Page MenuHomePhabricator

Search stemming for SDC depicts item searches
Open, Needs TriagePublicFeature

Description

Note: Technically, this could apply to all item-type inputs for claims in Wikibase, but I suspect there is a good reason why it is not implemented across universally. However, I think in the specific Commons user story described below, this is a very valid need.

Feature summary (what you would like to be able to do and where):

When entering search terms in the SDC "depicts" box on Wikimedia Commons, I should be able to enter different word forms of the same concept and still see the most relevant results.

Even if results may vary, I should never be wholly unable to select the correct "depicts" value simply because I am searching on a plural form of a noun, for example.

Use case(s) (list the steps that you performed to discover that problem, and describe the actual underlying problem which you want to solve.
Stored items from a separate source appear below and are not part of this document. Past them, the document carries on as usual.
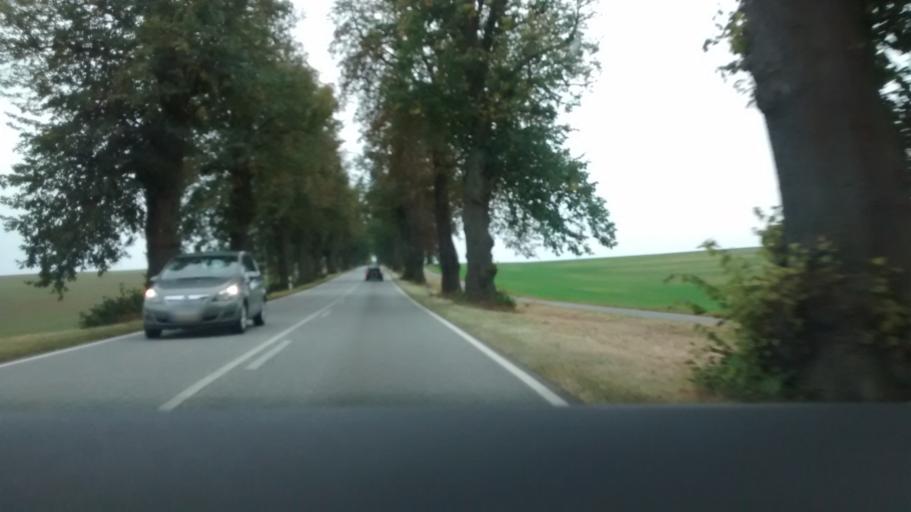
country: DE
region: Mecklenburg-Vorpommern
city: Mecklenburg
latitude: 53.8372
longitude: 11.4573
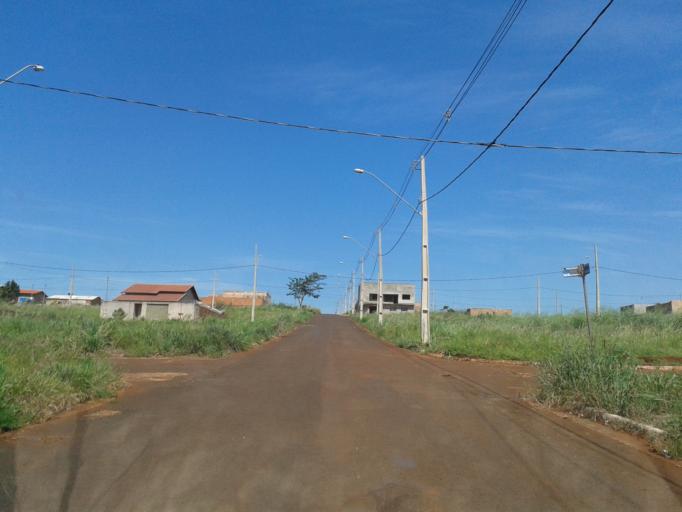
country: BR
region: Goias
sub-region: Itumbiara
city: Itumbiara
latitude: -18.4245
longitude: -49.1838
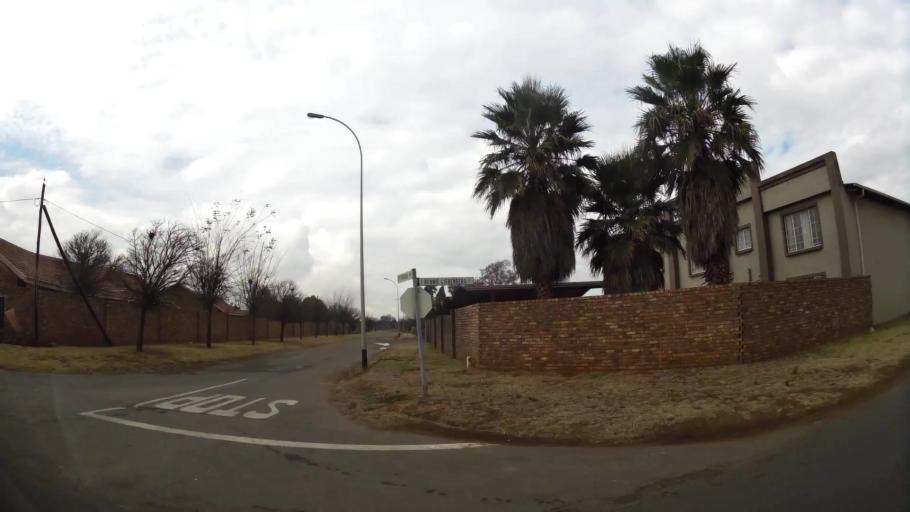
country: ZA
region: Gauteng
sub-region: Sedibeng District Municipality
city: Meyerton
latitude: -26.5770
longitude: 28.0068
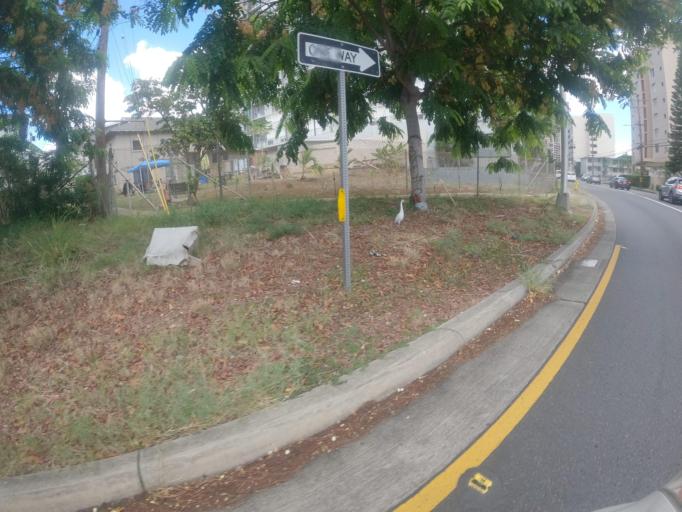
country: US
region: Hawaii
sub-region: Honolulu County
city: Honolulu
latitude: 21.3054
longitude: -157.8507
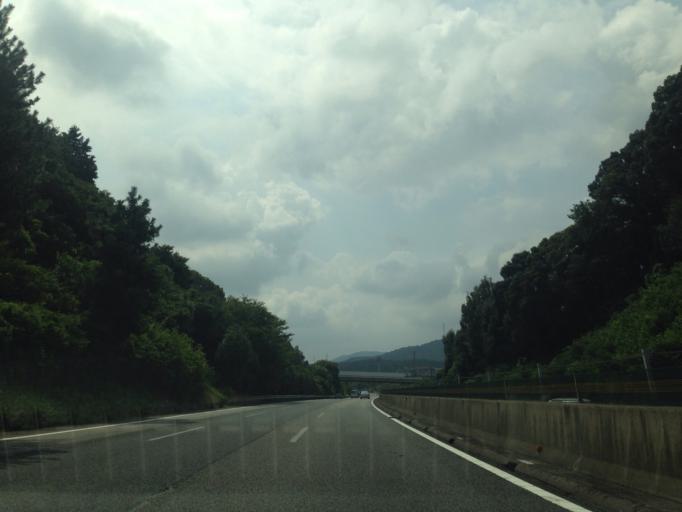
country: JP
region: Aichi
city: Gamagori
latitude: 34.9001
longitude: 137.2560
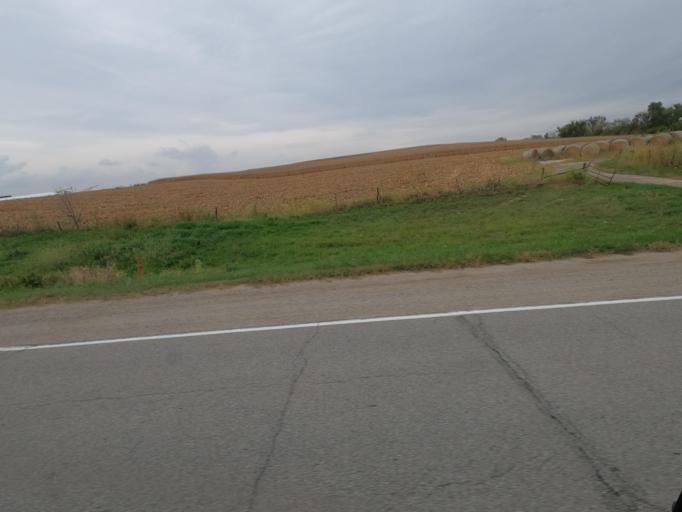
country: US
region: Iowa
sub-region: Van Buren County
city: Keosauqua
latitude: 40.8568
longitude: -92.0856
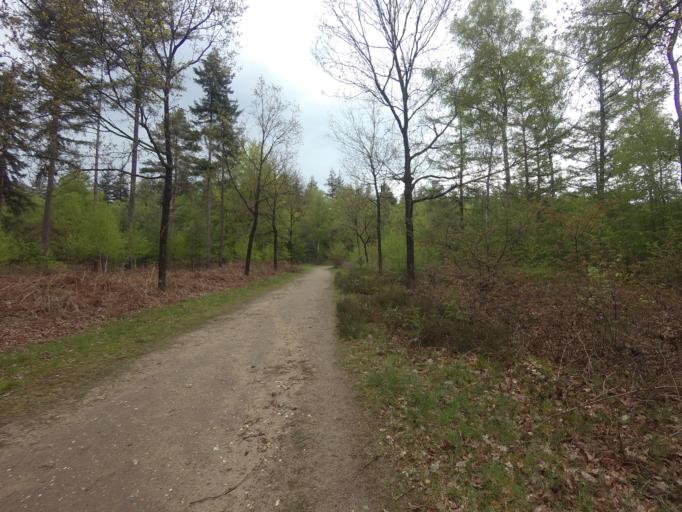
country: NL
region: Utrecht
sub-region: Gemeente Utrechtse Heuvelrug
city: Amerongen
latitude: 51.9978
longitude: 5.4846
Do not describe only a solution):

  1. Enter map in the input box for "depicts" in Commons, and view the list of the suggested item values.
  2. Enter maps and view its corresponding list of the suggested item values.
  3. Observe that (1) there is no overlap in the set of suggestions, and that (2) the likely desired value "map" (Q4006) is suggested only for the map input, while users who are searching the plural noun maps will not be able to add this "depicts" statement at all.
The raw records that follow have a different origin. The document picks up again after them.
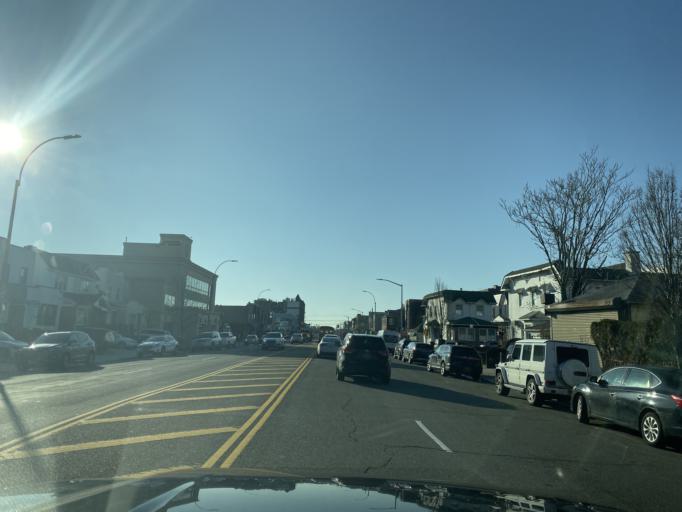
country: US
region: New York
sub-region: Kings County
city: Bensonhurst
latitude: 40.6023
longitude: -73.9615
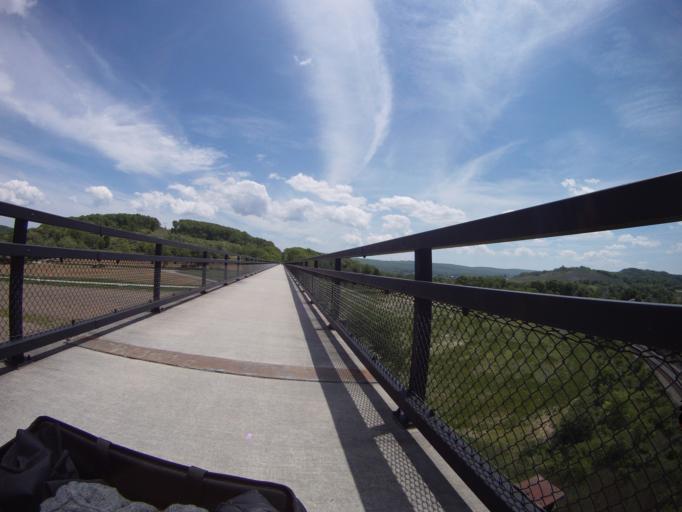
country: US
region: Pennsylvania
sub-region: Somerset County
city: Meyersdale
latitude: 39.8330
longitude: -79.0438
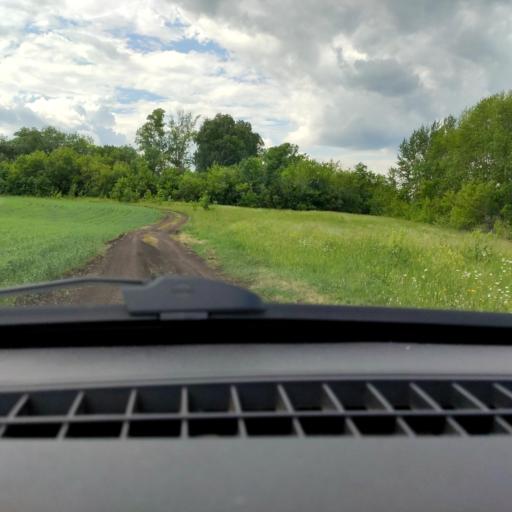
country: RU
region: Bashkortostan
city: Kabakovo
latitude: 54.5179
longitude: 56.0888
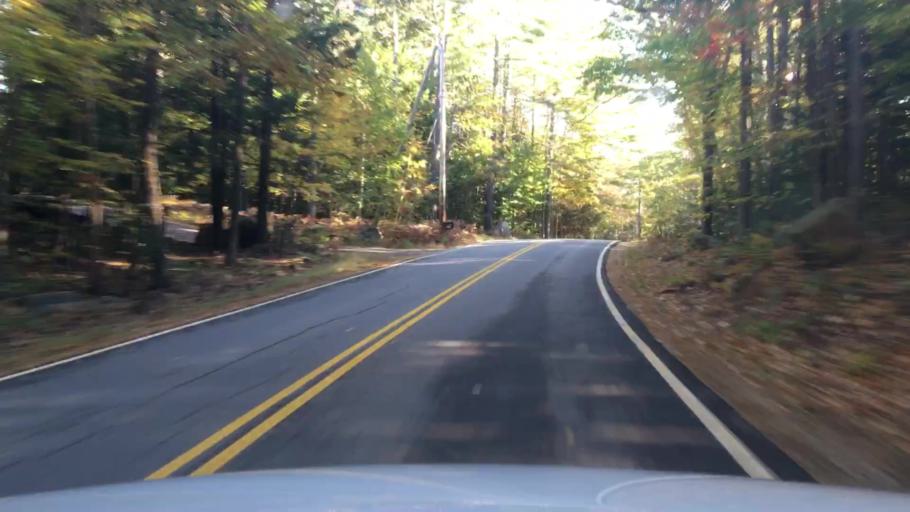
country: US
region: New Hampshire
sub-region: Strafford County
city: Barrington
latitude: 43.1765
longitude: -71.0440
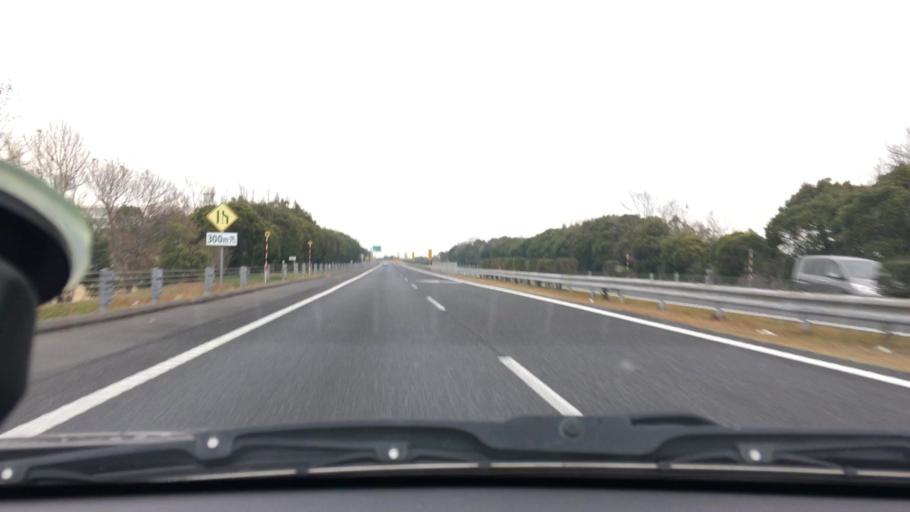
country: JP
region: Ibaraki
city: Itako
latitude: 35.9294
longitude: 140.5857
Here are screenshots demonstrating the two searches:

Screen Shot 2022-04-26 at 1.56.53 PM.png (1×1 px, 197 KB)
Screen Shot 2022-04-26 at 2.03.37 PM.png (1×1 px, 228 KB)

Benefits (why should this be implemented?):

As a Commons user, I am being asked to use the "depicts" statements essentially as social tagging. I may not be familiar with SDC as a feature, how Wikidata items work, or concepts related to controlled vocabulary. Indeed, SuggestedTags, UploadWizard, other interface elements suggest unfamiliar users are being driven to engage with "depicts" this way. As a result, there are many reasons I might enter maps as above, while expecting to be able to find "map" (Q4006), such as:

  • I am probably more familiar with Wikimedia Commons categories, which are typically plural nouns (e.g. Category:Maps).
  • I might expect entering a plural noun (or another inflection, such as adjective or gerund word forms) will return the same relevant suggestions as the singular form, or lemma, since this is how I have been conditioned this way by general search.
  • I might be describing an image in there are multiple of the depicted entity, and so I default to searching for the plural form, not being familiar with how entities work in Wikidata.
  • I might also assume this is the preferred format, since, anecdotally, many folksonomies encourage users to tag with plural nouns as a best practice (e.g., see common Flickr tags).
  • Finally, since using plural forms for countable nouns is the standard approach in controlled vocabularies for subject headers (such as in library catalogs), I might even overthink and assume this is how Wikidata items would be named. (Or alternatively, maybe I have source metadata with plural subject headings I am copying and pasting into the search.)

Aside from causing a user to not find the item value they are looking for, this also might lead to bad data, where a user searches on a word form like maps, sees a result that feels "close enough", and decides to go with it. In this example, which inspired this request, even I, as a very experienced user, was almost tricked into selecting "cartography" (Q42515), even though this is about the study and not the object, because I thought that might be how Wikidata models the concept. Obviously, the only reason the maps search gives such a close (but erroneous) match is because the string maps does not occur in the label or description for Q4006 (and Wikidata items do not, as a rule, put all possible inflected word forms as aliases)—while maps does show up in the description for Q42515. If there was stemming applies for the maps search, I could have selected the correct result, even if both "map" and "cartography" were shown in that instance, because I could easily choose the right one when seeing them together.

Event Timeline

As an aside, the results in the example match the results given with a wbsearchentities request on Wikidata:

I don't know if this is the method SDC is using on the backend, but if this suggestion is implemented, it would also be nice as a general approach if there were a parameter in wbsearchentities to let you apply search stemming in the API search, even if this is disabled by default.